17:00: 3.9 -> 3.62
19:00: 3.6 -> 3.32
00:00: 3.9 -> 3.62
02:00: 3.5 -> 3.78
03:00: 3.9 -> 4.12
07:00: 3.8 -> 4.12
+++
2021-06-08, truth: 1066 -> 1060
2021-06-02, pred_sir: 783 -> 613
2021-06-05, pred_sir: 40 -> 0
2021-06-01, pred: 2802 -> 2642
+++
§ **Aim of the exercise**
Could you write out, exactly as they stand, only the lines above that begin at the line with "17:00: 3.9 -> 3.62" and stop after the line with "07:00: 3.8 -> 4.12"?

§ **Task result**
17:00: 3.9 -> 3.62
19:00: 3.6 -> 3.32
00:00: 3.9 -> 3.62
02:00: 3.5 -> 3.78
03:00: 3.9 -> 4.12
07:00: 3.8 -> 4.12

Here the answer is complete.